I keep hearing a tiny voice in the back of my mind. At first, it was just a whisper, mumbling incoherently as I came closer to understanding some kind of truth. But during the last week it has grown so loud and insistent that I can hear it speaking to me clearly:
You can’t buy love.
And, more importantly:
You can’t buy love when it’s already been freely given to you.
I’ve only been married for 45 days—a tiny drop in the ocean of experience many other people boast. But I don’t consider what I’m about to write to be specific to people who are married; rather, I think that marriage has been the means through which I have begun to realize this reality. For others, it will be through different means: a friendship, a sacrifice, a family member.
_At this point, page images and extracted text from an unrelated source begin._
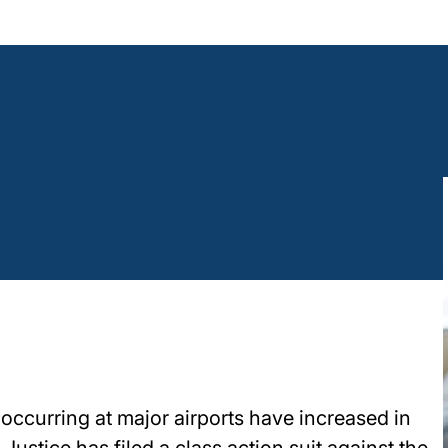
ccurring at major airports have increased in
 Justice has filed a class action suit against the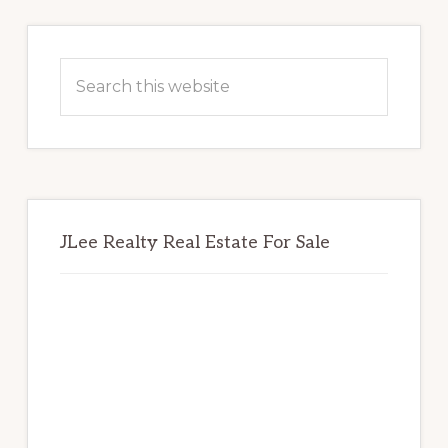
Primary
Sidebar
Search
this
website
JLee Realty Real Estate For Sale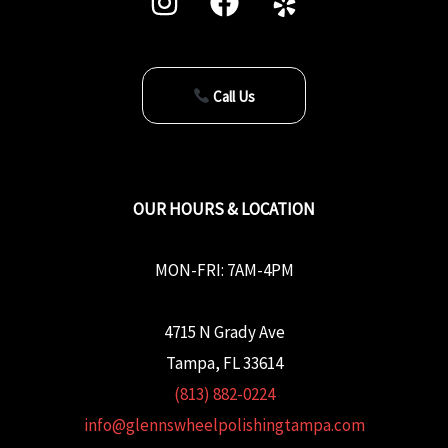
Call Us
OUR HOURS & LOCATION
MON-FRI: 7AM-4PM
4715 N Grady Ave
Tampa, FL 33614
(813) 882-0224
info@glennswheelpolishingtampa.com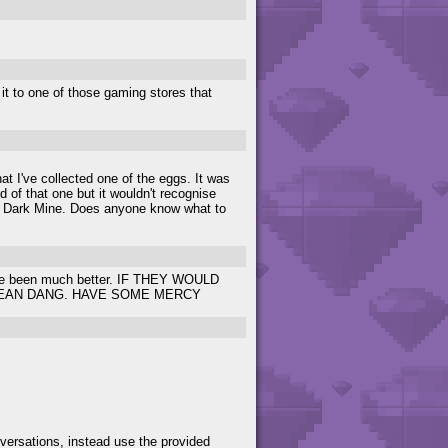
l it to one of those gaming stores that
t I've collected one of the eggs. It was
of that one but it wouldn't recognise
 in Dark Mine. Does anyone know what to
 have been much better. IF THEY WOULD
MEAN DANG. HAVE SOME MERCY
versations, instead use the provided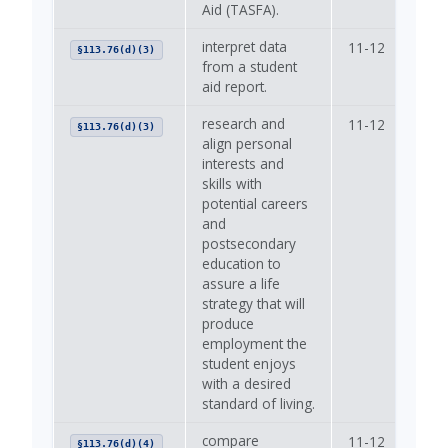
Aid (TASFA).
interpret data
11-12
—
§113.76(d)(3)
from a student
aid report.
research and
11-12
—
§113.76(d)(3)
align personal
interests and
skills with
potential careers
and
postsecondary
education to
assure a life
strategy that will
produce
employment the
student enjoys
with a desired
standard of living.
compare
11-12
—
§113.76(d)(4)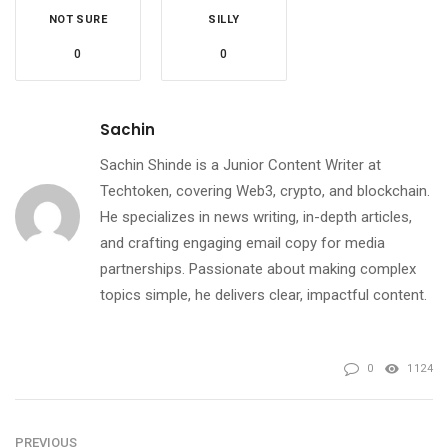
NOT SURE
SILLY
0
0
Sachin
Sachin Shinde is a Junior Content Writer at
Techtoken, covering Web3, crypto, and blockchain.
He specializes in news writing, in-depth articles,
and crafting engaging email copy for media
partnerships. Passionate about making complex
topics simple, he delivers clear, impactful content.
0
1124
PREVIOUS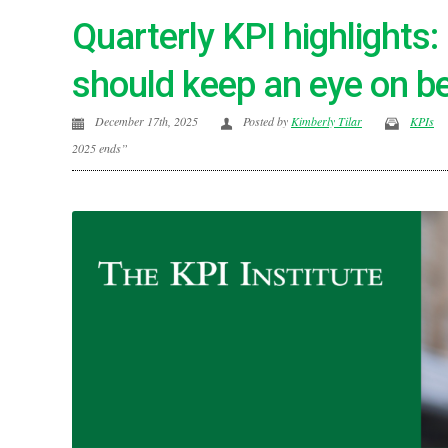
Quarterly KPI highlights
should keep an eye on b
December 17th, 2025
Posted by
Kimberly Tilar
KPIs
2025 ends”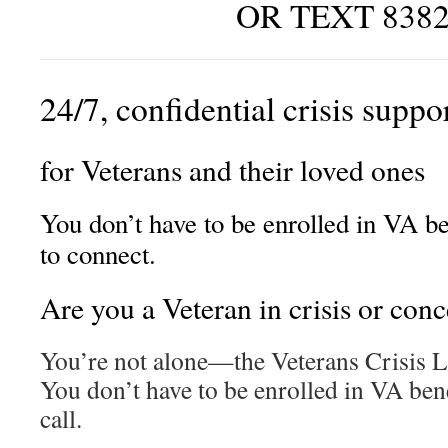
OR TEXT 838
24/7, confidential crisis suppo
for Veterans and their loved ones
You don’t have to be enrolled in VA be
to connect.
Are you a Veteran in crisis or con
You’re not alone—the Veterans Crisis Li
You don’t have to be enrolled in VA bene
call.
For me, these 45 early days of marriage have started to show me something I should have realized long before.
I noticed first the feelings of insecurity. As I got used to spending so much time with another human—sleeping in the same bed, eating breakfast and dinner together, having to make eye contact on a regular basis—I noticed how unaccustomed I was to having someone observe me so completely, and then I realized that I was constantly wondering how I was being perceived. I began to observe, watch, and try to know what Bruce was thinking about me. If he responded with silence to something I said, did it mean that he thought I was foolish? If he wasn’t complimenting me, did it mean he didn’t find me desirable? I craved affirmation that he was happy, that he was content, that he was satisfied. I needed to know, because if that was not the case, then it meant that I was not doing a good enough job.
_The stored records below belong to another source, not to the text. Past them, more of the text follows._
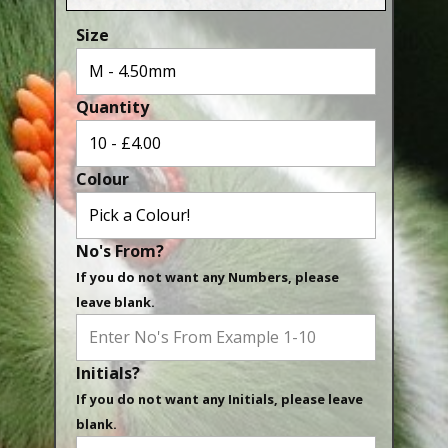
Aluminium Closed & Split Rings
Size
Plain Rings
Coloured Rings
Quantity
Falcon Rings
Lasered Rings (Sizes A to Zb)
Colour
Poultry & Wildfowl Rings
Pigeon Rings
No's From?
Stainless Steel Rings
If you do not want any Numbers, please
Closed & Split rings
leave blank.
RING SIZES
Initials?
Ring Sizes (Internal Diameter)
If you do not want any Initials, please leave
Parrots (Psittaciformes)
blank.
Pigeons (Columbidae)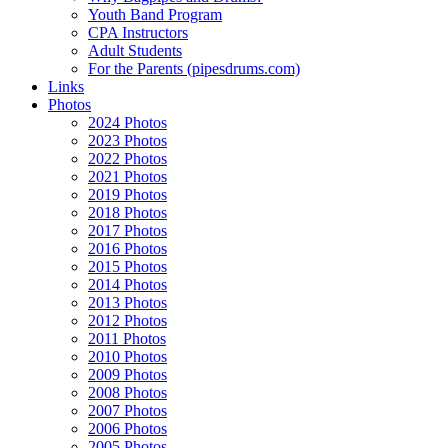
Youth Band Program
CPA Instructors
Adult Students
For the Parents (pipesdrums.com)
Links
Photos
2024 Photos
2023 Photos
2022 Photos
2021 Photos
2019 Photos
2018 Photos
2017 Photos
2016 Photos
2015 Photos
2014 Photos
2013 Photos
2012 Photos
2011 Photos
2010 Photos
2009 Photos
2008 Photos
2007 Photos
2006 Photos
2005 Photos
And then the voice, thankfully, intervened, and said very sharply, It’s not always about you. Lesson one: relax, and stop narcissistically believing that the way another human behaves is a direct consequence of your own actions and words. While relationships often do contribute, the self-centeredness of my belief that I am the sun around which Bruce’s world revolves is idiotic and appalling.
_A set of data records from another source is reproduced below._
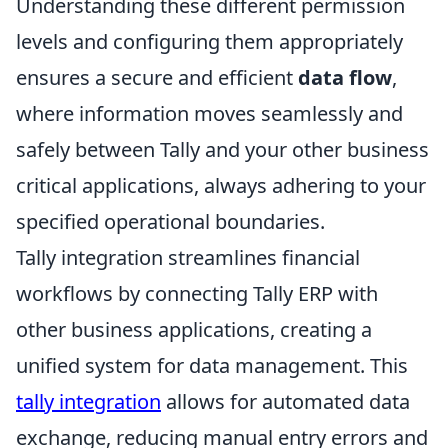
Understanding these different permission
levels and configuring them appropriately
ensures a secure and efficient
data flow
,
where information moves seamlessly and
safely between Tally and your other business
critical applications, always adhering to your
specified operational boundaries.
Tally integration streamlines financial
workflows by connecting Tally ERP with
other business applications, creating a
unified system for data management. This
tally integration
allows for automated data
exchange, reducing manual entry errors and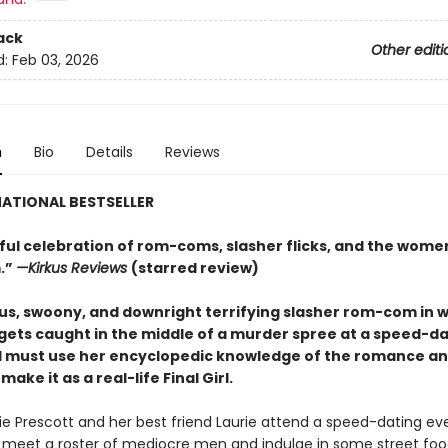
ack
Other editi
d:
Feb 03, 2026
n
Bio
Details
Reviews
ATIONAL BESTSELLER
tful celebration of rom-coms, slasher flicks, and the wom
.”
—Kirkus Reviews
(starred review)
s, swoony, and downright terrifying slasher rom-com
in 
 gets caught in the middle of a murder spree at a speed-d
 must use her encyclopedic knowledge of the
romance
an
make it as a real-life Final Girl.
 Prescott and her best friend Laurie attend a speed-dating ev
 meet a roster of mediocre men and indulge in some street fo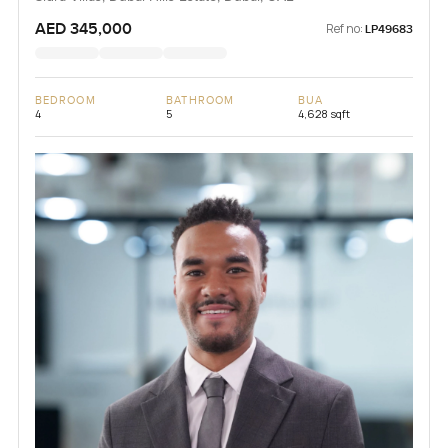
AED 345,000
Ref no:
LP49683
BEDROOM
BATHROOM
BUA
4
5
4,628 sqft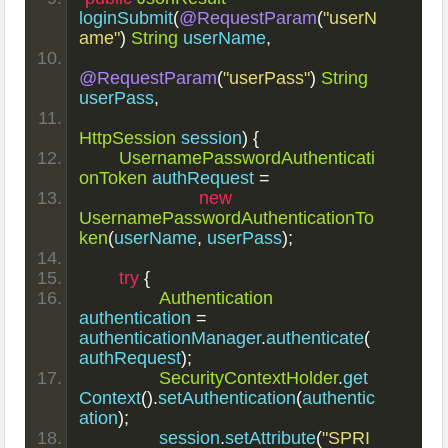
loginSubmit
(
@RequestParam
(
"userN
ame"
)
String
 userName
,
@RequestParam
(
"userPass"
)
String
userPass
,
HttpSession
 session
)
{
UsernamePasswordAuthenticati
onToken
 authRequest 
=
new
UsernamePasswordAuthenticationTo
ken
(
userName
,
 userPass
);
try
{
Authentication
authentication 
=
authenticationManager
.
authenticate
(
authRequest
);
SecurityContextHolder
.
get
Context
().
setAuthentication
(
authentic
ation
);
		session
.
setAttribute
(
"SPRI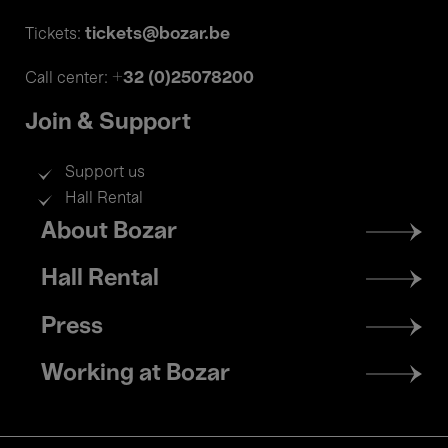
tickets@bozar.be
Tickets:
+32 (0)25078200
Call center:
Join & Support
Support us
Hall Rental
Footer
About Bozar
menu
Hall Rental
Press
Working at Bozar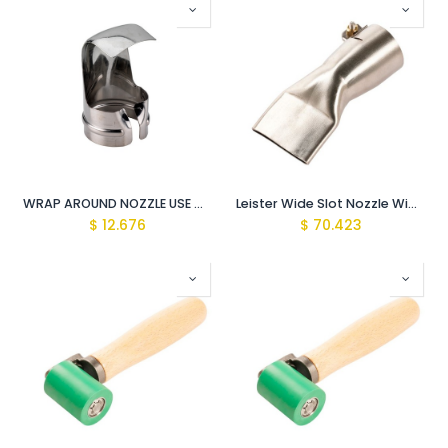
WRAP AROUND NOZZLE USE WITH HOT AIR GUN
Leister Wide Slot Nozzle Wide slot nozzle (ø 31.5) For hot air guns
$
12.676
$
70.423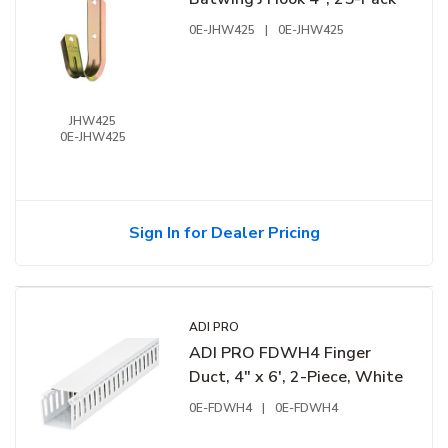
0E-JHW425
|
0E-JHW425
JHW425
0E-JHW425
Sign In for Dealer Pricing
ADI PRO
ADI PRO FDWH4 Finger
Duct, 4" x 6', 2-Piece, White
0E-FDWH4
|
0E-FDWH4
But the problem runs much deeper, and as he and I have begun to settle into a rhythm of being together, I understand that marriage is merely the magnifying glass through which I can see in large print what was only a tiny scribble before. That I, through the years, have somehow become firmly convinced that I am capable of buying, or bribing, love from my friends and my family, and now from my lover. That if I take care of them, and counsel them, and love them hard enough, they will return the favor. And I will know that they love me because their love will look like mine.
I’ve been looking around me in the last few weeks, now that this has become so clear to me, to see if I am alone in this. I have found that I am not. It seems to me that we are all constantly trying to purchase each other’s love, whether it is through my own type of nurturing, or through any of the thousands of ways each individual creates currency. Financial security. Intellectualism. Being a trendsetter. And I feel so small and so sad as I look around and see how tired everyone is of trying to buy one another’s love, and not being able to, and feeling like failures as each one’s definition of love goes unfulfilled.
The reality is that Bruce will never love me like I think he should love me, and I can’t buy his love—because he has already given it to me for free, and the way he loves is different than the way I love. I can’t purchase something that has already been given as a gift, and when I worry about the fact that his love doesn’t feel like I imagined it would, I am limiting the bounds of love to my own very narrow definition of it. And, more importantly, I am neglecting to consider how he desires to be loved, and instead trying to wrap him up in my own conception of what love should look like.
I asked him how he wanted to be loved the other day. The answer was remarkably simple—he described things like acts of service and allowing him to have time to create. Things that I am more than able to do, and as I have made an attempt to stop showering him with words of affirmation and physical touch (my love languages), I can feel us drawing closer. He has his own discoveries to make about how to love me well. We both have much to learn, but I see now that the first, most important step, is to stop seeing myself as the expert, and to allow love to be free and explorable. It is both harder and much easier than I imagined it would be.
Had I realized this truth years ago, I can see how it would have benefitted my friendships and family relationships. I can see how I have smothered people, or unfairly accused others of not appreciating my service and love. I can see how selfishly I have spent time placing myself at the center of everyone else’s worlds, and allowed the inevitable insecurity to overshadow how I see myself and how I see others. And, because it always comes back to this, I can see how the way I have treated other humans is just a pale reflection of how I have treated my relationship with God. I am constantly trying to buy a love that has been given to me freely; constantly trying to earn God’s favor, when all he wants is for me to calm down and let him show me how wide his love really is.
Ultimately, the freedom and security I crave is found there—in the reality that I am already loved more than I know, and I can’t do anything to lose that love. That is a concept I pay large amounts of lip service to, but if I truly let that sink into my soul and marinate long enough, how could that not change the way I see myself and treat others? I couldn’t buy that love if I tried, but it has been given to me. There is nothing I can do to make God love me more, and nothing I can do to take away his love for me. I am overcome.
Whatever relationships God has placed in our lives, may we stop trying to buy love, and start seeking to honor and discover the depth of the love given to us by God and by his people.